In spite of the confidence with which Prof. Brogger rejects the stone's authenticity on the strength of the statements made in his article, there are several matters regarding it which to the careful student are not explained, if the assumption is accepted that the inscription on the stone was made in our time, as he states.
Although Prof. Brogger cites several authorities to the effect the stone is of recent origin, it is difficult for me, at least, to believe this in light of severl facts, some of which I have learned from close observation and study. The stone was sent to me from Alexandria in 1929 by Constant Larson and Morris Franzen of that city, my firm having contracted to make a metal display stand and case for the stone. For two months the sstone lay at my elbow every day. Having no previous knowledge of the stone, I was inclined to the idea that very little credence could be attached to its being centuries old. Nevertheless, with great care I studied the appearance of the surface of the stone and the interior surfaces of the runic letters.

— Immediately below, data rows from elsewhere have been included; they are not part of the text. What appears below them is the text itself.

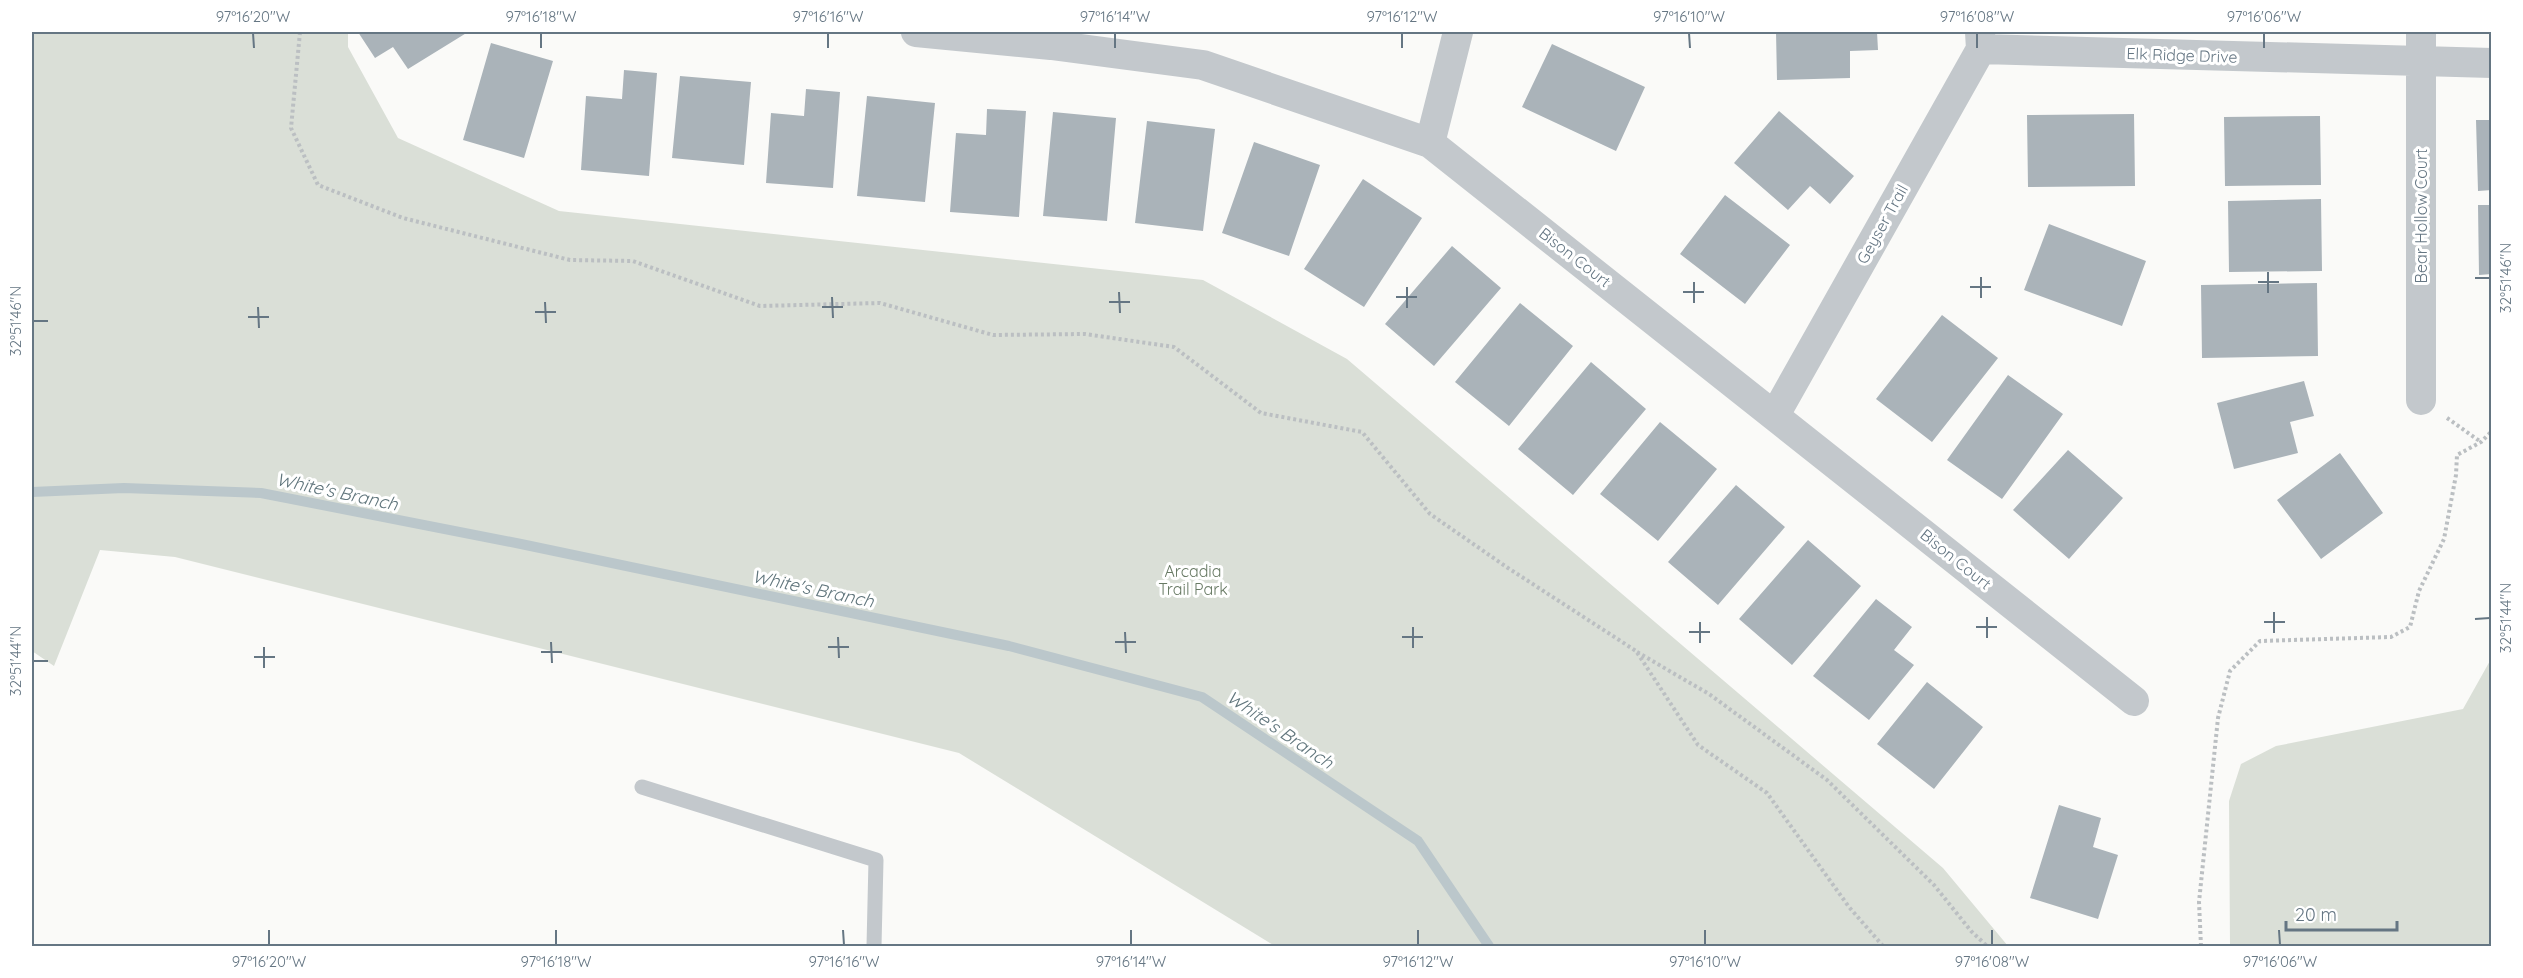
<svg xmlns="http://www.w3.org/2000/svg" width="2523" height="978" font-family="Quicksand,sans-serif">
	<rect width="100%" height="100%" fill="#fafaf8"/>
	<path fill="#dadfd7" d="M 32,32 L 348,32 L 348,47 L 398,138 L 559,211 L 1203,280 L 1347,359 L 1943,868 L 2008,946 L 1275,946 L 959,753 L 175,557 L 100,550 L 54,666 L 32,651 Z
		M 2491,659 L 2491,946 L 2230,946 L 2229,801 L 2241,764 L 2276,746 L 2463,709 Z"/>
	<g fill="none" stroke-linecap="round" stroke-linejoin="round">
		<path stroke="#bbc7cb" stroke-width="10" d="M 32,492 L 124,488 L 261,493 L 521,544 L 1009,646 L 1202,697 L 1418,841 L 1489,946"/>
	</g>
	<path fill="#aab3b9" d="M 358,32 L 468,32 L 408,69 L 393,47 L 375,58 Z
		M 1776,32 L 1877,32 L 1878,50 L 1850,51 L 1850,78 L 1777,80 Z
		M 491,43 L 553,61 L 524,158 L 463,140 Z
		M 1552,44 L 1645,87 L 1616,151 L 1522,107 Z
		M 624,70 L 657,73 L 649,176 L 581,170 L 586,96 L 622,99 Z
		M 680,76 L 751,82 L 744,165 L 672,158 Z
		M 806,89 L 840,92 L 833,188 L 766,183 L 771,113 L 804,116 Z
		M 867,96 L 935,103 L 925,202 L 857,196 Z
		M 987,109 L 1026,111 L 1019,217 L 950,212 L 956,133 L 986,135 Z
		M 1779,111 L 1854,176 L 1830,204 L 1810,186 L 1788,210 L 1734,163 Z
		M 1053,112 L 1116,118 L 1107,221 L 1043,216 Z
		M 2134,114 L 2135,186 L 2028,187 L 2027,115 Z
		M 2320,116 L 2321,185 L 2225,186 L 2224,117 Z
		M 2476,120 L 2492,120 L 2492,190 L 2478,191 Z
		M 1147,121 L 1215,129 L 1203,231 L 1135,223 Z
		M 1254,142 L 1320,165 L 1289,256 L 1222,233 Z
		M 1363,179 L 1422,218 L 1364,307 L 1304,269 Z
		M 1725,195 L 1790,245 L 1745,304 L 1680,254 Z
		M 2321,199 L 2322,271 L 2229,272 L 2228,201 Z
		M 2478,205 L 2492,205 L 2492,274 L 2479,275 Z
		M 2049,224 L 2146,261 L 2122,326 L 2024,290 Z
		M 1452,246 L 1501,288 L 1434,366 L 1385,324 Z
		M 2317,283 L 2318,356 L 2202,358 L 2201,285 Z
		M 1520,303 L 1573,346 L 1509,426 L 1455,382 Z
		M 1942,315 L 1998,358 L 1932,442 L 1876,399 Z
		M 1591,362 L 1646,409 L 1573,495 L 1518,449 Z
		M 2008,375 L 2063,414 L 2002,499 L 1947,460 Z
		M 2304,381 L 2314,416 L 2290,422 L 2298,453 L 2234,469 L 2217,403 Z
		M 1660,422 L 1717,469 L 1658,541 L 1600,494 Z
		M 2068,450 L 2123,498 L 2069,559 L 2013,510 Z
		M 2340,453 L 2383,513 L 2321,559 L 2277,500 Z
		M 1736,485 L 1785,527 L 1718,605 L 1668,562 Z
		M 1808,540 L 1861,586 L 1792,665 L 1739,619 Z
		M 1876,599 L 1912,627 L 1894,650 L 1914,665 L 1869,720 L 1813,676 Z
		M 1927,682 L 1983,727 L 1934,789 L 1877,744 Z
		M 2059,805 L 2101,818 L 2093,847 L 2118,855 L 2098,919 L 2030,898 Z"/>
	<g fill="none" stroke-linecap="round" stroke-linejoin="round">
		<path stroke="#bbbfc2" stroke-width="4" stroke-dasharray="3 3" stroke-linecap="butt" d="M 300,32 L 291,128 L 318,185 L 403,218 L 570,260 L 633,261 L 760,306 L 880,303 L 993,335 L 1085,334 L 1174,347 L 1261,413 L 1362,432 L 1430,514 L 1508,568 L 1636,651 L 1698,745 L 1767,793 L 1849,907 L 1883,946
			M 2447,418 L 2481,442
			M 1637,652 L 1709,694 L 1827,780 L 1934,885 L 1971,931 L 1987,946
			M 2201,946 L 2199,902 L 2218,718 L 2230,671 L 2260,641 L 2391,637 L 2410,627 L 2419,591 L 2444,539 L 2456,475 L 2457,455 L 2481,442 L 2492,431"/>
		<path stroke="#c3c8cc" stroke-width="15" d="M 642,787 L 876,860 L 874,946"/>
		<path stroke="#c3c8cc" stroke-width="30" d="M 916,32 L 1051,45 L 1203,65 L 1430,143 L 2134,701
			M 2421,32 L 2421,400
			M 1981,49 L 2492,63
			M 1430,143 L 1458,32
			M 1775,415 L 1981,49 L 1980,32"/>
	</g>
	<path fill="none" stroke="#657683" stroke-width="2" d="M 253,33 L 254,48M 541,33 L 541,48M 828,33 L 828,48M 1115,33 L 1115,48M 1402,33 L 1402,48M 1689,33 L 1690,48M 1977,33 L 1977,48M 2264,33 L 2264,48M 2268,272 L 2268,293M 1981,277 L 1981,298M 2475,278 L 2490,278M 1694,282 L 1694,303M 2258,282 L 2279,282M 1407,287 L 1407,308M 1970,287 L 1991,287M 1119,292 L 1120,313M 1683,292 L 1704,292M 832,297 L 833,318M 1396,297 L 1417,297M 545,302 L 546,323M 1109,302 L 1130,302M 258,307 L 259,328M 822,307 L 843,307M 535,312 L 556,312M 248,317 L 269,317M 33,321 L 48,321M 2274,612 L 2274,633M 1987,617 L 1987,638M 2475,619 L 2490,618M 1700,622 L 1700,643M 2264,622 L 2285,622M 1413,627 L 1413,648M 1976,627 L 1997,627M 1125,632 L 1126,653M 1689,632 L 1710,632M 838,637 L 839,658M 1402,637 L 1423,637M 551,642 L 552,663M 1115,642 L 1136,642M 264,647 L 264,668M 828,647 L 849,647M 541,652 L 562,652M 254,657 L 275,657M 33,661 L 48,661M 269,930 L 269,945M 556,930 L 556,945M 843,930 L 844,945M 1131,930 L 1131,945M 1418,930 L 1418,945M 1705,930 L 1705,945M 1992,930 L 1992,945M 2279,930 L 2280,945"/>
	<g text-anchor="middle" stroke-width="6" stroke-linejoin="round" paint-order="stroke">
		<g font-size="16" fill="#657683" stroke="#fff">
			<text transform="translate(2182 55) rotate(2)" y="6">Elk Ridge Drive</text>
			<text transform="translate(2421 216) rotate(-90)" y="6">Bear Hollow Court</text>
			<text transform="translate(1882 224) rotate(-61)" y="6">Geyser Trail</text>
			<text transform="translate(1575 257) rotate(38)" y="6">Bison Court</text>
			<text transform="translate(1956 559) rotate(39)" y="6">Bison Court</text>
		</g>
		<g font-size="16" fill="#687a64" stroke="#fff">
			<text x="1193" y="577">Arcadia<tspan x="1193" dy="18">Trail Park</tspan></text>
		</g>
		<g font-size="18" font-style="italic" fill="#60757c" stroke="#fff">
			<text transform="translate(337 492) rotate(12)" y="6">White's Branch</text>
			<text transform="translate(813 589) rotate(12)" y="6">White's Branch</text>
			<text transform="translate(1280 730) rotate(34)" y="6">White's Branch</text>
		</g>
	</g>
	<rect width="2523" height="978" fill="none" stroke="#ffffff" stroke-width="66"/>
	<path d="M2286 921v9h111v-9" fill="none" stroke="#657683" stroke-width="3"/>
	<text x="2295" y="921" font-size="18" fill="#657683" stroke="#ffffff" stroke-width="4.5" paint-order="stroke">20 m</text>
	<rect x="33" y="33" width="2457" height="912" fill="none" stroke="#657683" stroke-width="2"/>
	<g font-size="15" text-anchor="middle" fill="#657683">
		<text x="253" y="22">97°16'20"W</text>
		<text x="541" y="22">97°16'18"W</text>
		<text x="828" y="22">97°16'16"W</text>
		<text x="1115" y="22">97°16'14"W</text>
		<text x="1402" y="22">97°16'12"W</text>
		<text x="1689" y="22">97°16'10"W</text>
		<text x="1977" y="22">97°16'08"W</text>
		<text x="2264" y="22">97°16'06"W</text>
		<text transform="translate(2506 278) rotate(-90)" y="5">32°51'46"N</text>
		<text transform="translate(16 321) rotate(-90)" y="5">32°51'46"N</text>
		<text transform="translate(2506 618) rotate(-90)" y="5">32°51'44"N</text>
		<text transform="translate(16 661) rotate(-90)" y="5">32°51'44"N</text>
		<text x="269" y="967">97°16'20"W</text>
		<text x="556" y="967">97°16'18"W</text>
		<text x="844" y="967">97°16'16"W</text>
		<text x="1131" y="967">97°16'14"W</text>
		<text x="1418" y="967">97°16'12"W</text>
		<text x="1705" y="967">97°16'10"W</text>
		<text x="1992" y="967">97°16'08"W</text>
		<text x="2280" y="967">97°16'06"W</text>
	</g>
</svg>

Having had an engineer's scientific training, including chemistry and physics, and considerable experience on the prairies and lakes of Minnesota, I am not without knowledge of the weathering of stone surfaces. I observed the perfectly clear evidence of newly scratched marks on the surface of the stone; some fo these scratches were on the surface and some were down in the runic groves. They were very obvious, as the stone's outter surface is many shades darker than the interior. These scratches were recently made, that is within a much shorter time than the runes themselves.
The inner surfaces of the runes were as dark and weathered as the stone's exterior surface; it is beyond the bounds of sound reasoning to believe that those characters could have been recent cut and then have weathered down to the color of the stones exterior surface within a few years.
The stone was found in 1898, and lay in Ohman's yard with most of the chareacters face down for six or seven years, and since 1908 has been protected from weathering. This observation must be satisfactorily explained before the stone's fraudulent origin can be sustained.